PAGE TEXT -
Check that everything else installed correctly by cutting and pasting the code from the code block below into your IPython/Jupyter console and hitting return.

If all your packages were installed correctly, you should see **"Good to go on (your computer's name)!"**

## Code Segment to Test Your Local Development Environment

In [None]:
import pkg_resources
from distutils.version import StrictVersion
import socket

def check_version_number(module, minimum):
    """Returns True if local Python install meets class requirements"""
    try:
        module_version = pkg_resources.get_distribution(module).version
    except Exception:
        print 'You are missing the {} module.'.format(module)
        return False

    if StrictVersion(module_version) < StrictVersion(minimum):
        print ('Your version of {0} is too old at {1}! Need at least version'
               ' {2}...').format(module, module_version, minimum)
        return False

    return True

# Logical checks of each version using check_version_number function
success = check_version_number('pandas', '0.14.0')
success = check_version_number('boto', '2.29.1') and success
success = check_version_number('tweepy', '3.4.0') and success

# Provide users with results of checking for correct versions in stdout
if success:
    print 'Good to go on {}!'.format(socket.gethostname())

MATERIAL -

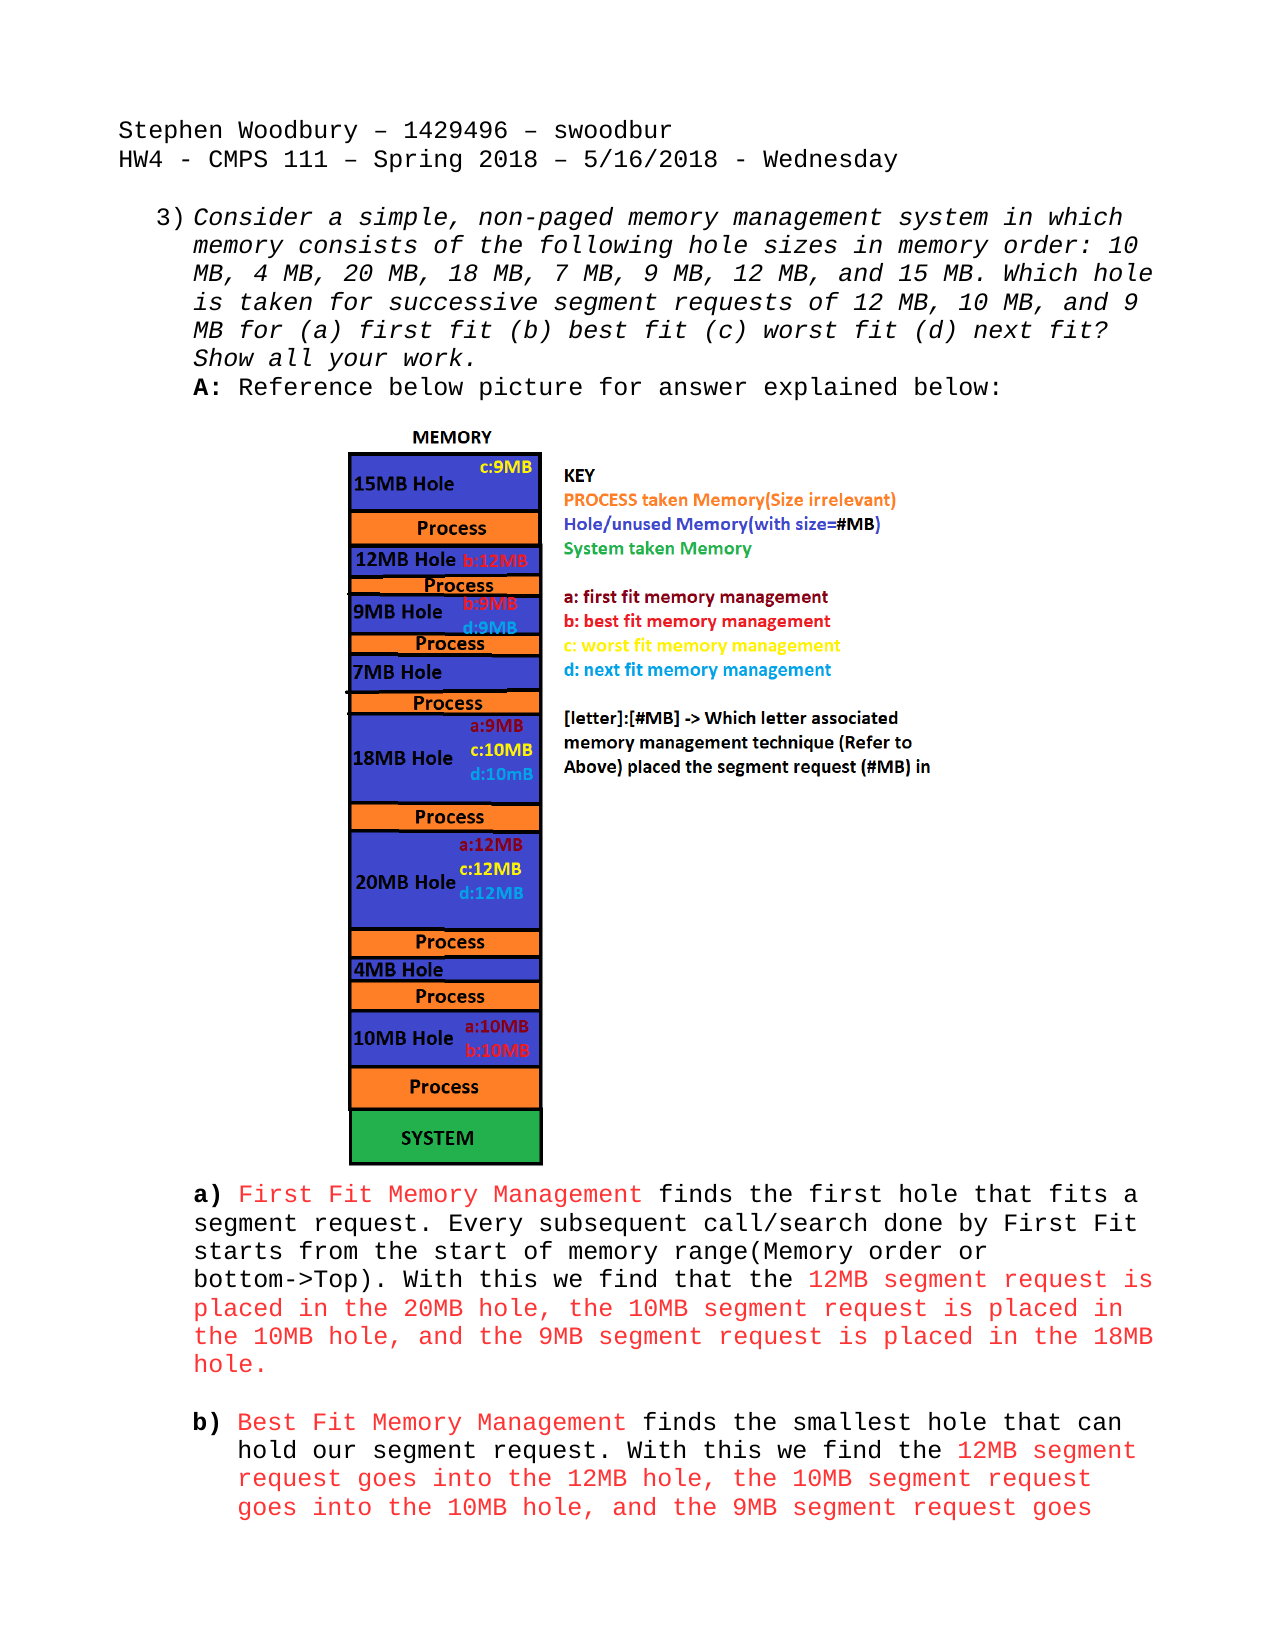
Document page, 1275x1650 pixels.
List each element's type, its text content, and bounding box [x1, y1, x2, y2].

JOBS -
1 > What minimum version of tweepy does the environment test code require?
2 > Rewrite the paragraph of the environment test page that begins "Check that everything else" as one shorter sentence that keeps its main facts.

TASK RESULTS -
1 > 3.4.0

2 > Paste the test code block into your IPython/Jupyter console and hit return to confirm that everything else installed correctly.